"Selama ini tanah jarang belum dioptimalkan oleh perusahaan-perusahaan tambang di Indonesia, belum ada yang fokus usaha di pertambangan rare earth. Hanya dianggap sebagai produk sampingan dari timah," terang Arif dihubungi Kompas.com, Rabu (24/6/2020).
Selain di Bangka Belitung, lanjut dia, rare earth juga banyak ditemukan di daratan Kalimantan Tengah dan Kalimantan Barat.
Namun jenis mineralnya penyusunnya berbeda dengan yang ditemukan di pertambangan milik PT Timah (Persero) Tbk.

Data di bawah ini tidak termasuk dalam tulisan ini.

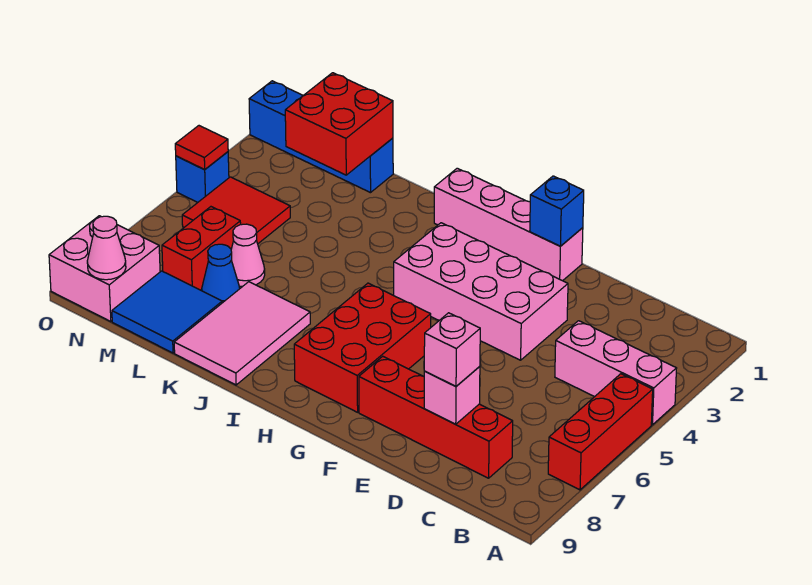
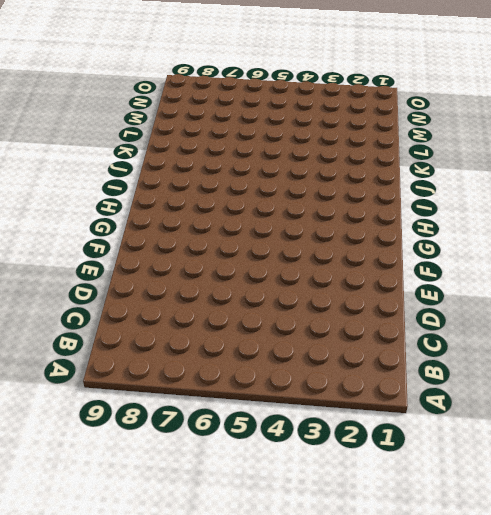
none -> pink 1x3 brick [555,321,677,425]
none -> red 1x3 brick [548,374,653,490]
none -> red 1x4 brick [359,356,513,478]

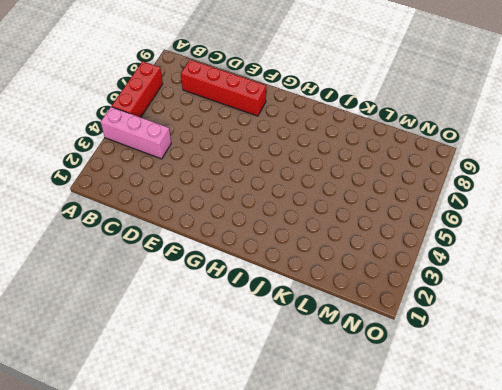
none -> pink 2x4 brick [394,223,568,360]
none -> pink 1x4 brick [434,168,583,281]
none -> red 2x3 brick [294,283,431,412]

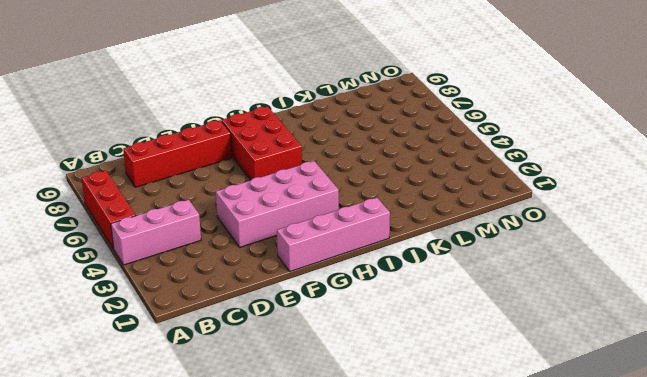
none -> pink 2x3 tile [174,282,310,385]
none -> blue 1x4 brick [249,81,393,193]
none -> pink 1x1 cone [231,224,265,287]

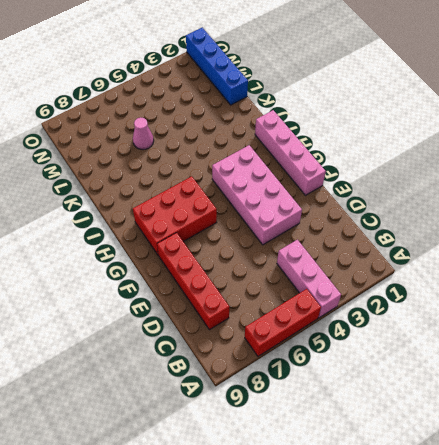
none -> pink 2x3 tile [174,282,310,385]
none -> blue 1x1 cone [202,244,240,303]
none -> blue 2x2 tile [112,271,222,353]

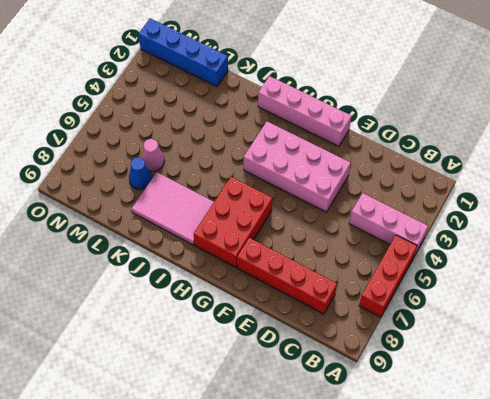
pink 2x3 tile [132,172,214,245] -> pink 2x3 tile turned to [174,282,310,385]
none -> blue 2x2 tile [112,271,222,353]
none -> red 2x2 tile [182,177,290,244]
none -> red 1x2 brick [162,207,241,290]

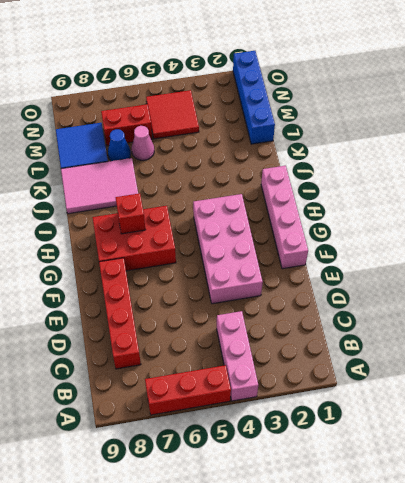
red 1x1 brick [116,193,145,234] -> none
none -> pink 2x2 brick [49,216,160,322]
none -> blue 1x1 brick [176,152,229,203]
none -> pink 1x1 brick [424,366,480,424]

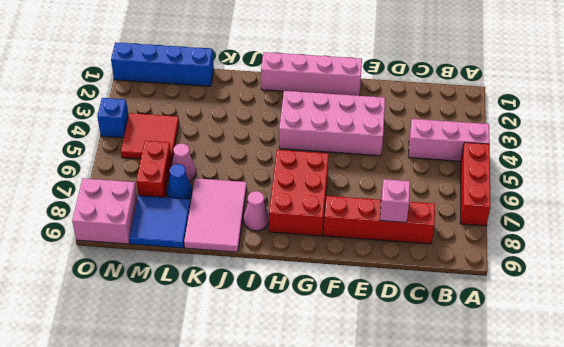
pink 1x1 cone [244,191,269,231] -> pink 1x1 cone moved to [87,216,126,280]
none -> blue 1x1 brick [530,176,584,246]
none -> red 2x2 brick [285,73,393,175]
none -> red 1x1 tile [175,126,228,170]

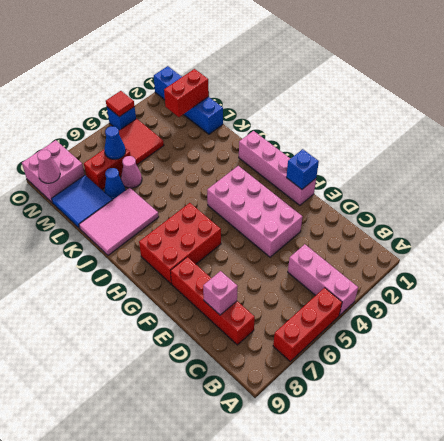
red 1x2 brick [164,69,209,117] -> red 2x2 brick [285,73,393,175]
blue 1x1 cone [104,126,126,160] -> none
none -> pink 1x1 brick [424,313,480,386]

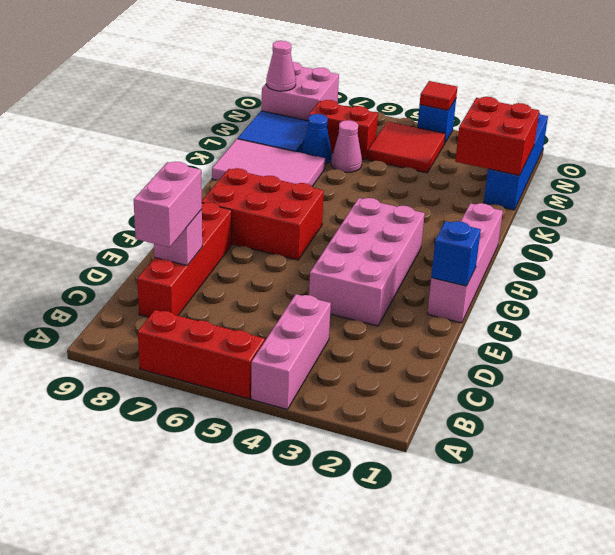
pink 1x2 brick [134,162,202,247] -> pink 1x1 brick [424,313,480,386]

"Rare earth juga mudah ditemukan di Kalteng dan Kalbar, namun berbeda dengan di Bangka Belitung, di Kalimantan mineral ini berasal dari zirkonium," jelas Arif.

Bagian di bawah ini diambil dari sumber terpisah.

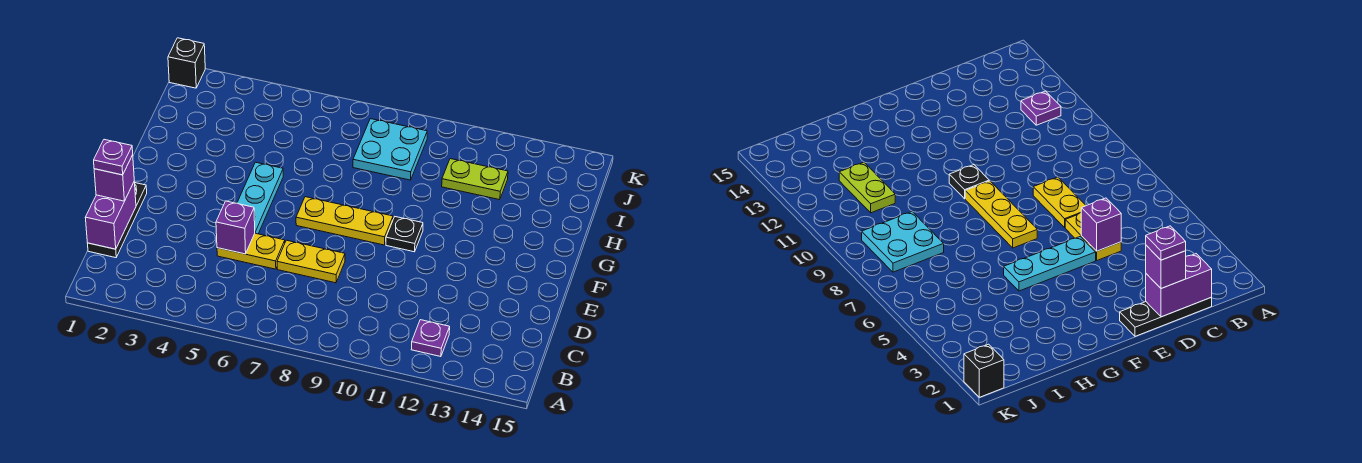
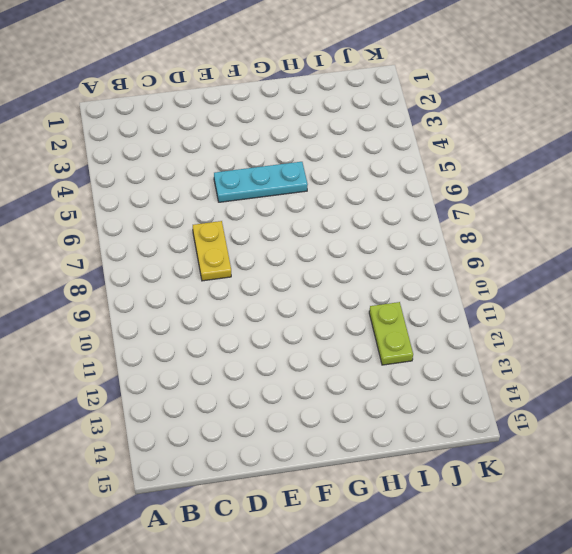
none -> purple 1x1 plate [411,320,450,357]
none -> black 1x3 plate [88,183,147,258]
none -> yellow 1x2 plate [217,233,285,269]

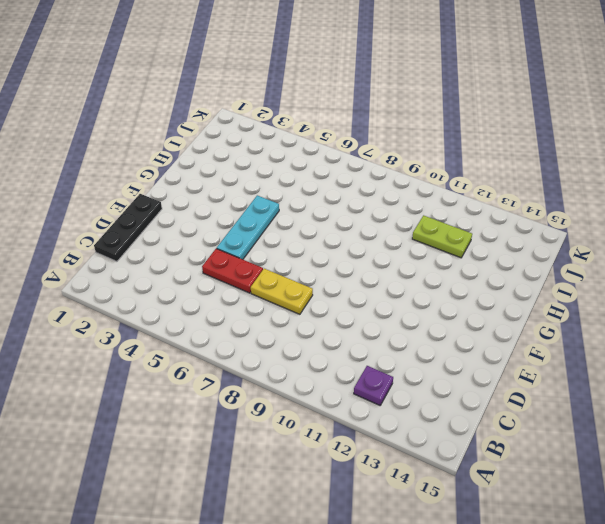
red 1x2 plate [202,248,263,293] -> yellow 1x2 plate [217,233,285,269]
none -> yellow 1x3 plate [296,197,393,245]
none -> black 1x1 plate [386,217,423,252]
none -> cyan 2x2 plate [353,119,427,180]

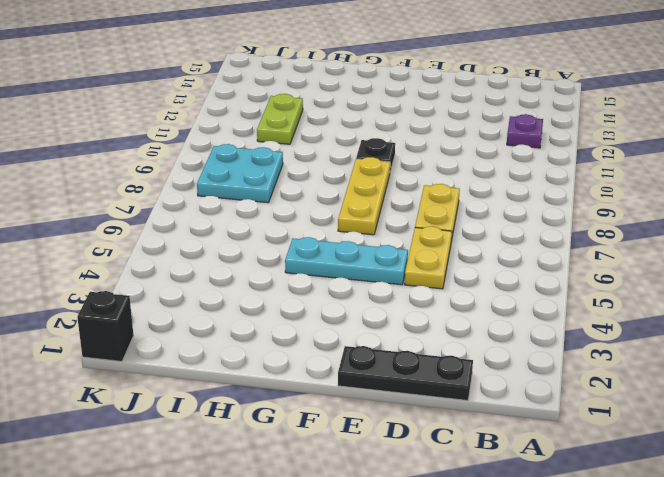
none -> purple 1x2 brick [85,182,136,249]
none -> purple 1x1 brick [216,201,255,254]
none -> purple 1x1 brick [94,155,134,201]

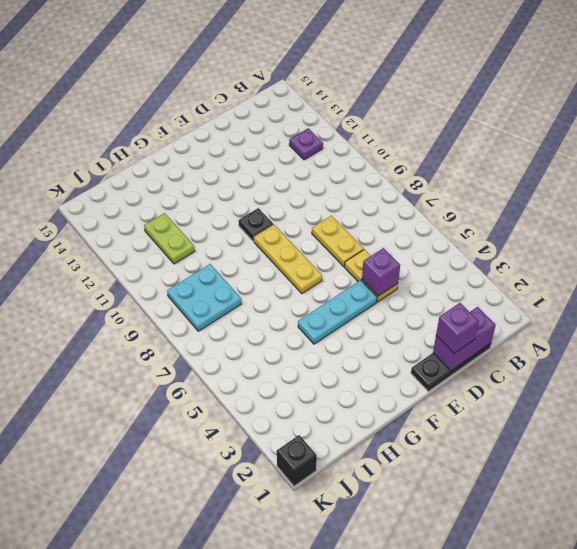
none -> purple 1x1 plate [94,139,133,175]

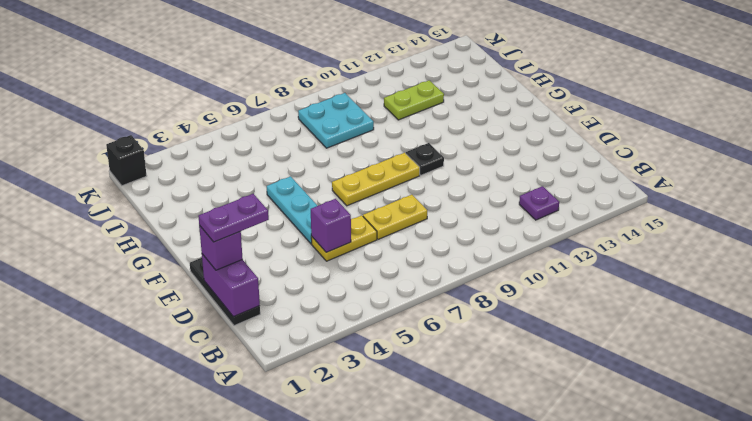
purple 1x2 plate [199,194,269,242] -> purple 1x1 plate [94,139,133,175]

Ketua Indonesian Mining Institute (IMI) ini berujar, rare earth adalah logam yang memiliki peran sangat strategis di masa depan.
Ini karena hampir seluruh perangkat elektronik dengan teknologi tinggi, membutuhkan logam tanah jarang.
Logam tanah jarang juga bisa bersifat radioaktif, dan mengandung oksida yang tinggi.
"Rare earth banyak dipakai untuk pembuatan mobil listrik, handphone, sensor, (perangkat) komputer, super konduktor, dan berbagai keperluan militer," ungkap Arif.
Namun yang perlu digarisbawahi, sambungnya, Indonesia tidak memiliki cadangan rare earth yang melimpah.
Selain itu, rare earth juga lebih banyak terkonsentrasi di Bangka Belitung, Kalteng, dan Kalbar.
Jadi meski dioptimalkan sekalipun, produksi mineral tanah jarang di Indonesia tak terlalu signifikan di pasar global.